UPSC angle: Prelims — Sita Soren v. Union of India (2024), seven-judge bench; overruled PV Narasimha Rao (1998); bribery not covered by Article 105(2) privilege. Mains — how does the Sita Soren judgment redefine parliamentary privilege? Does it adequately address criminalization of politics?
Waqf (Amendment) Act — Money Bill Route and SC Stay (2024–2025)
The Waqf (Amendment) Bill, 2024 was referred to a Joint Parliamentary Committee (JPC) in August 2024 and enacted as the Waqf (Amendment) Act, 2025. One of the ongoing legal debates is whether any of its financial provisions could potentially be classified as a Money Bill to avoid Rajya Sabha scrutiny — a concern that has been raised since the Aadhaar Act controversy (2016–2018). The SC's ongoing scrutiny of Money Bill misuse, following Rojer Mathew v. South Indian Bank (13 November 2019, referred to a larger bench), remains relevant to parliamentary privilege over financial legislation.
On 15 September 2025, a Division Bench (CJI Gavai + Justice Masih) partially stayed the Act — specifically staying the five-year Islam-practice clause (Section 3(r)) and certain Section 3C provisions on the District Collector's powers; the removal of "Waqf by user" was upheld; the matter continues for full hearing.
UPSC angle: Prelims — Waqf Amendment Act 2025 (enacted); JPC referral August 2024; SC partial stay 15 September 2025 (Section 3(r) and Section 3C provisos stayed); Rojer Mathew (13 Nov 2019) on Money Bill misuse — larger bench reference pending. Mains — assess the constitutional consequences of classifying non-financial bills as Money Bills; examine how this erodes Rajya Sabha's privileges under Article 109; analyse the SC's partial stay in the context of minority rights and Waqf property.
Operation Sindoor — Parliament, Privilege, and Executive Accountability (May–July 2026)

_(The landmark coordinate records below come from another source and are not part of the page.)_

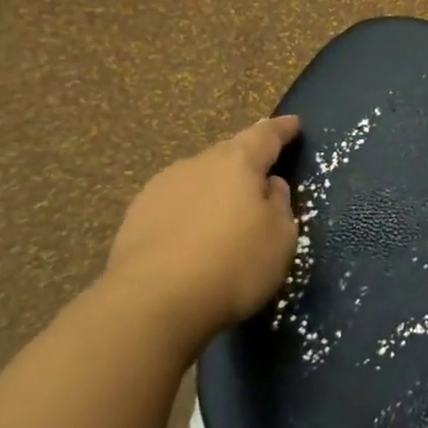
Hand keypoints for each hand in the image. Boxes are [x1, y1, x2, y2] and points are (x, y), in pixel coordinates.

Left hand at [103, 116, 300, 350]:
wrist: (152, 304)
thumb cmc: (233, 264)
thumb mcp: (280, 238)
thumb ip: (279, 204)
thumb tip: (268, 186)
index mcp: (237, 162)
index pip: (265, 135)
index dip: (281, 129)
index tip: (293, 123)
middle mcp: (196, 164)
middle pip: (228, 153)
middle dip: (246, 160)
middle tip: (262, 175)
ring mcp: (160, 189)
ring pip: (198, 178)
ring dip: (215, 188)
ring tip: (226, 212)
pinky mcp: (135, 218)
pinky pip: (175, 205)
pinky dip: (190, 212)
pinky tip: (194, 235)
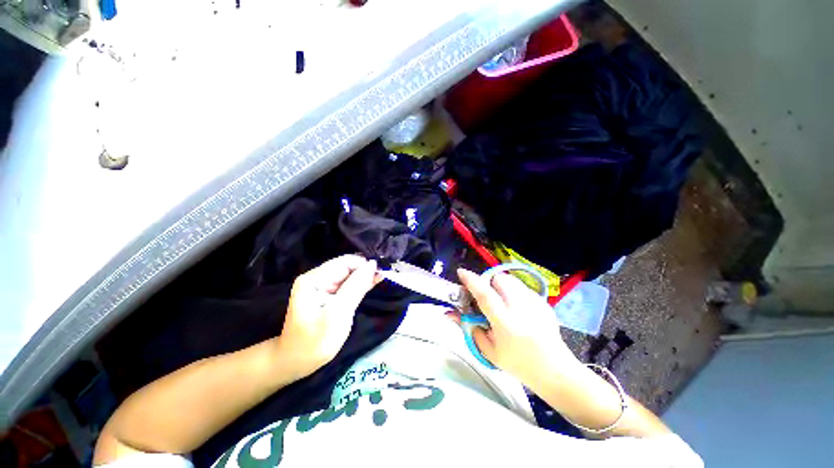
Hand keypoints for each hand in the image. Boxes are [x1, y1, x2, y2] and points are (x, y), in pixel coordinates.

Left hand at [276, 255, 380, 377]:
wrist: (296, 363)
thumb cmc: (316, 341)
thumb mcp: (339, 313)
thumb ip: (356, 286)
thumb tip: (372, 264)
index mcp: (314, 279)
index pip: (345, 262)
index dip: (364, 265)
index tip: (380, 274)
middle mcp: (316, 278)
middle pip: (346, 267)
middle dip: (364, 271)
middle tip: (383, 277)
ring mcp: (321, 286)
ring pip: (348, 275)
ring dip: (364, 278)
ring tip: (380, 279)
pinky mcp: (327, 295)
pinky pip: (346, 285)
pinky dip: (359, 285)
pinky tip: (371, 284)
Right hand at [449, 268, 579, 387]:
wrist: (555, 370)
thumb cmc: (518, 364)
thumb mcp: (489, 351)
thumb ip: (469, 328)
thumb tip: (450, 314)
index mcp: (505, 323)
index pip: (485, 295)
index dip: (471, 281)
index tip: (461, 272)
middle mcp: (521, 308)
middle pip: (499, 280)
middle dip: (488, 282)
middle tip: (486, 296)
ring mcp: (535, 303)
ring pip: (511, 280)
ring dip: (500, 285)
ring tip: (501, 301)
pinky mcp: (543, 302)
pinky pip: (522, 287)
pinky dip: (513, 291)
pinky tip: (517, 308)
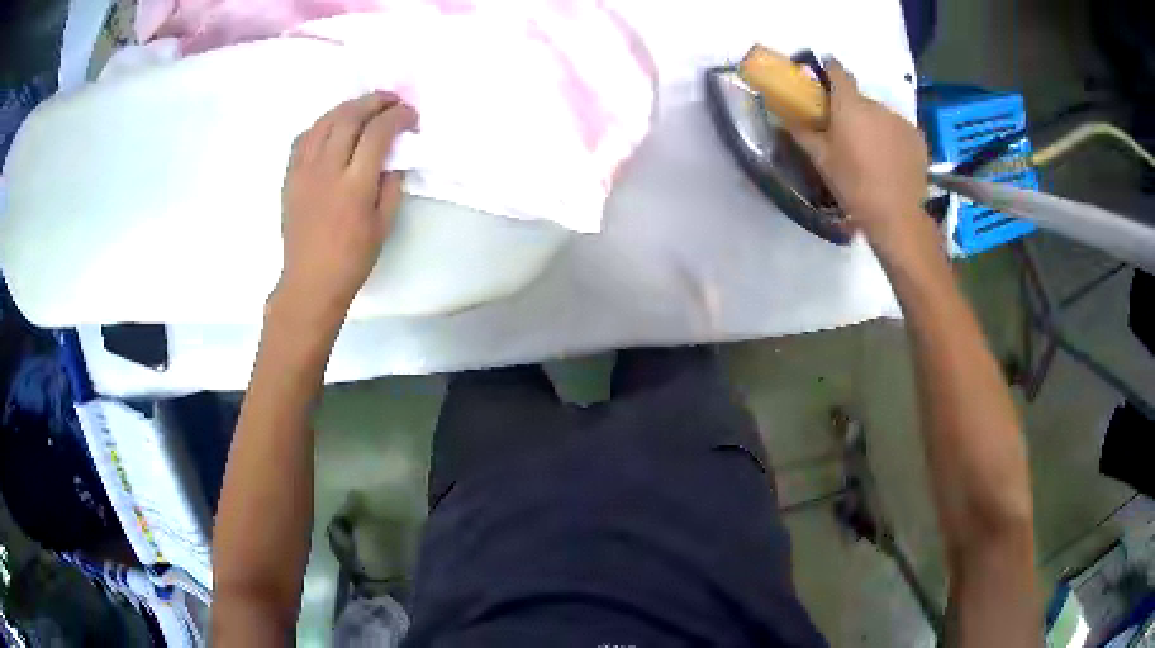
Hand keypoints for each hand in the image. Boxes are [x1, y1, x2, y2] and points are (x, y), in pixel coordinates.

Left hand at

Following the Indian Armed Forces' Operation Sindoor (cross-border counter-terrorism strikes, 7–10 May 2026), Parliament debated the government's conduct of the operation and the ceasefire process. The Lok Sabha Business Advisory Committee allocated 16 hours for a special discussion on Operation Sindoor during the Monsoon Session (July 2026). The debate was significant from the parliamentary privilege perspective — the government invoked the convention that matters of active national security, ongoing diplomatic negotiations, and intelligence assessments fall within the area where the executive has discretion to limit the information shared with Parliament, even within the privileged space of House debates. Opposition parties pressed for the PM's presence and a statement under the House's right to receive information (implicit in Article 75(3) collective responsibility). The episode illustrates the constitutional tension between Article 105(2) (absolute privilege of speech inside Parliament) and the executive's inherent power to withhold operationally sensitive information — a tension not resolved by any statute and managed only by constitutional convention.

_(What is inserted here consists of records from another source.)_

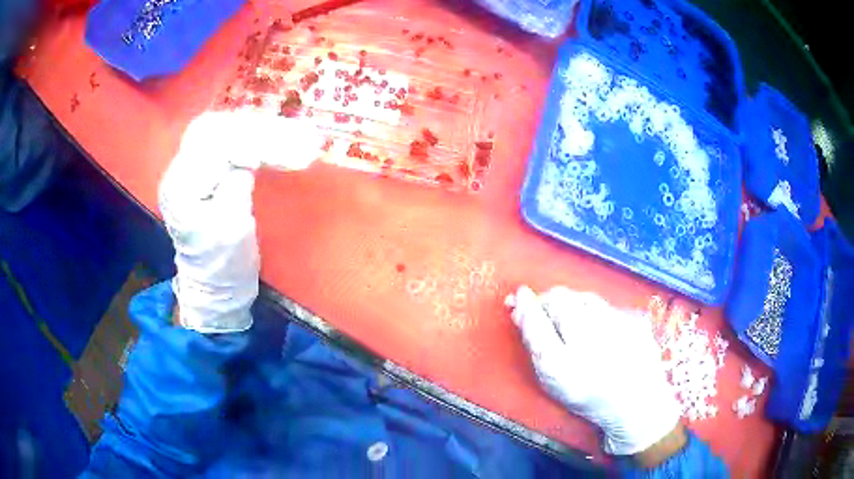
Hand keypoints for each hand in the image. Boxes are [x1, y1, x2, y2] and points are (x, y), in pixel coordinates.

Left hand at [159, 112, 323, 332]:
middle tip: (289, 133)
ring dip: (252, 132)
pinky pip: (223, 147)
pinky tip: (266, 142)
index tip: (286, 143)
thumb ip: (236, 182)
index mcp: (181, 187)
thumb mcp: (232, 225)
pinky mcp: (200, 178)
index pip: (216, 145)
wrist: (215, 290)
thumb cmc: (224, 265)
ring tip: (285, 135)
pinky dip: (247, 142)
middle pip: (214, 130)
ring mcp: (187, 174)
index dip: (252, 139)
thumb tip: (249, 154)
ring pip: (219, 134)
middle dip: (252, 129)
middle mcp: (178, 173)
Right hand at [506, 286, 682, 457]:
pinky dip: (595, 311)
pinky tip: (600, 327)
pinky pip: (606, 305)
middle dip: (547, 300)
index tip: (518, 296)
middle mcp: (588, 342)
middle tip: (544, 309)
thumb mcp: (553, 380)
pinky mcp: (635, 320)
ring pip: (584, 298)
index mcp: (561, 366)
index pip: (536, 322)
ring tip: (572, 318)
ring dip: (572, 303)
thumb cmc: (589, 395)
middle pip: (560, 300)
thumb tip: (521, 309)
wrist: (635, 403)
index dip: (525, 306)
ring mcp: (616, 327)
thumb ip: (535, 344)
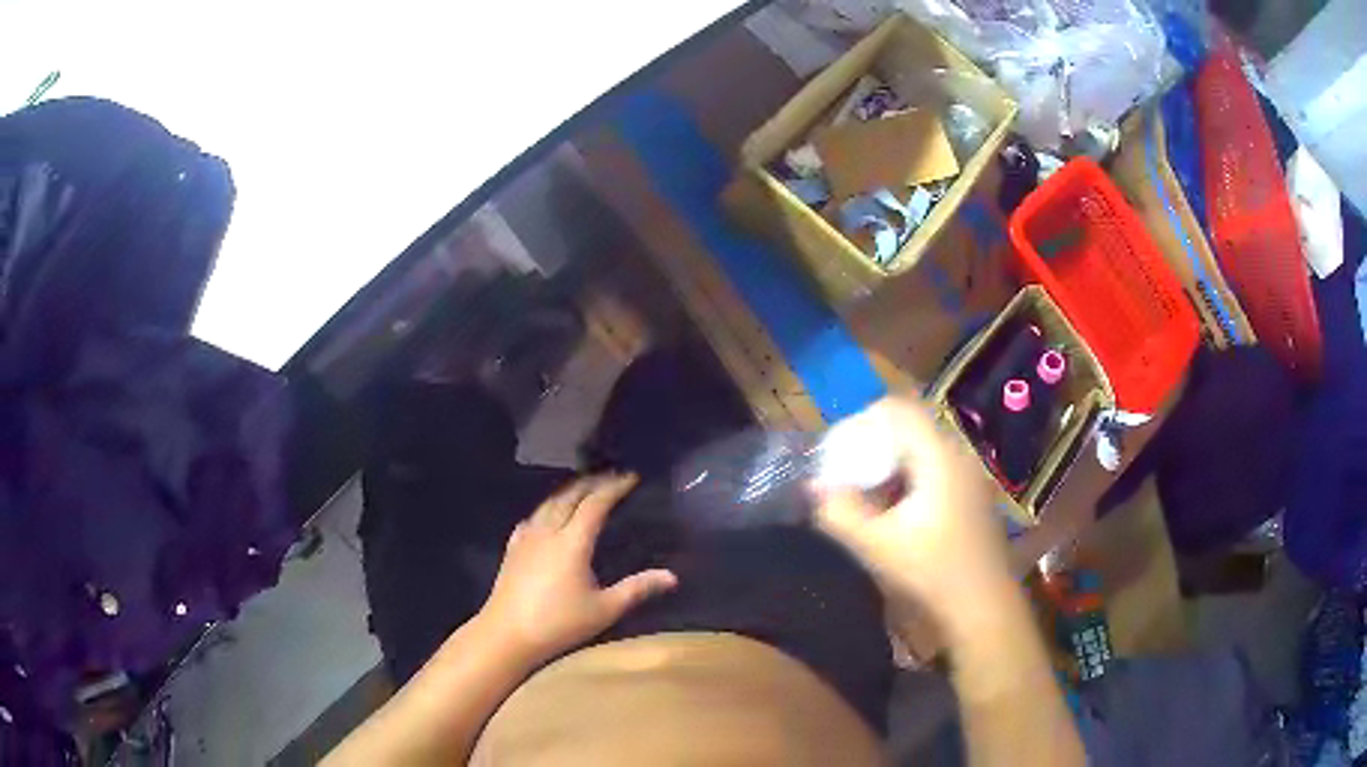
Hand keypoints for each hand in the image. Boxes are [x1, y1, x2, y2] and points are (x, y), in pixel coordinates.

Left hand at [477, 473, 677, 663]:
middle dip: (592, 483)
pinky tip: (546, 515)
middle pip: (570, 496)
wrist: (507, 634)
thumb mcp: (604, 610)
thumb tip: (672, 576)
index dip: (614, 488)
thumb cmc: (558, 623)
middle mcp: (548, 531)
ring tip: (584, 488)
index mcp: (573, 542)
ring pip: (548, 503)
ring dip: (568, 491)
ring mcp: (526, 538)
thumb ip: (637, 589)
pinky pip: (532, 518)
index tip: (631, 477)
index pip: (595, 504)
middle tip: (611, 477)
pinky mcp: (512, 549)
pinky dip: (546, 508)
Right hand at [814, 396, 1011, 626]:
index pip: (898, 410)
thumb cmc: (932, 573)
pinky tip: (891, 520)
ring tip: (863, 503)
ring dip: (887, 472)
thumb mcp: (876, 545)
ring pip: (920, 458)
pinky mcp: (970, 503)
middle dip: (871, 452)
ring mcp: (968, 481)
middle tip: (844, 480)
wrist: (983, 610)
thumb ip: (839, 512)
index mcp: (939, 457)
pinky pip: (932, 478)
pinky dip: (906, 488)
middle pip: (908, 433)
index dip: (863, 421)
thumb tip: (812, 488)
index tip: (838, 452)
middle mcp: (958, 458)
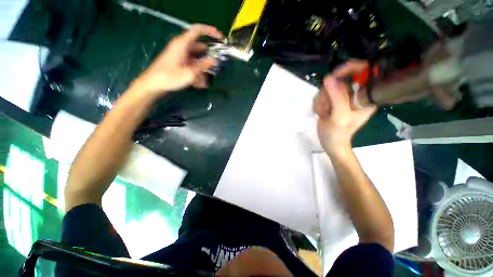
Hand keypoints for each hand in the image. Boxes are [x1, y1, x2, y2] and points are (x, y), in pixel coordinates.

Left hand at [133, 24, 222, 94]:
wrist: (150, 86)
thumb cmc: (168, 77)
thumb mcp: (189, 73)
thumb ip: (203, 65)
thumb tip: (214, 60)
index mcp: (182, 43)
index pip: (198, 30)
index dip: (210, 31)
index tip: (220, 38)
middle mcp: (180, 46)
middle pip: (199, 45)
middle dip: (208, 56)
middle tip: (215, 65)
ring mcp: (177, 54)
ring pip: (194, 56)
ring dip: (201, 66)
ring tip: (205, 80)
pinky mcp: (175, 61)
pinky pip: (188, 62)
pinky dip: (194, 70)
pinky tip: (198, 83)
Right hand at [313, 61, 375, 153]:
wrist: (331, 145)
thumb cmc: (340, 134)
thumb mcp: (340, 117)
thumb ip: (336, 97)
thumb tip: (329, 77)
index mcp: (365, 97)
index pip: (364, 72)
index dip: (353, 68)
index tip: (338, 72)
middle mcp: (356, 93)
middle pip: (341, 77)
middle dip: (330, 92)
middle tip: (328, 107)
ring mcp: (344, 94)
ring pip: (329, 84)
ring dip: (323, 100)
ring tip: (326, 114)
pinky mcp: (334, 96)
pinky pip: (323, 91)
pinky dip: (319, 102)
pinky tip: (323, 114)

UPSC angle (multi-paper): Prelims — Operation Sindoor: May 2026; Monsoon Session 2026 special discussion; 16-hour allocation. Mains — examine the limits of parliamentary privilege in holding the executive accountable on national security matters; is there a case for a Standing Committee on National Security in India (on the model of the UK Intelligence and Security Committee) with classified briefing rights as an institutional safeguard?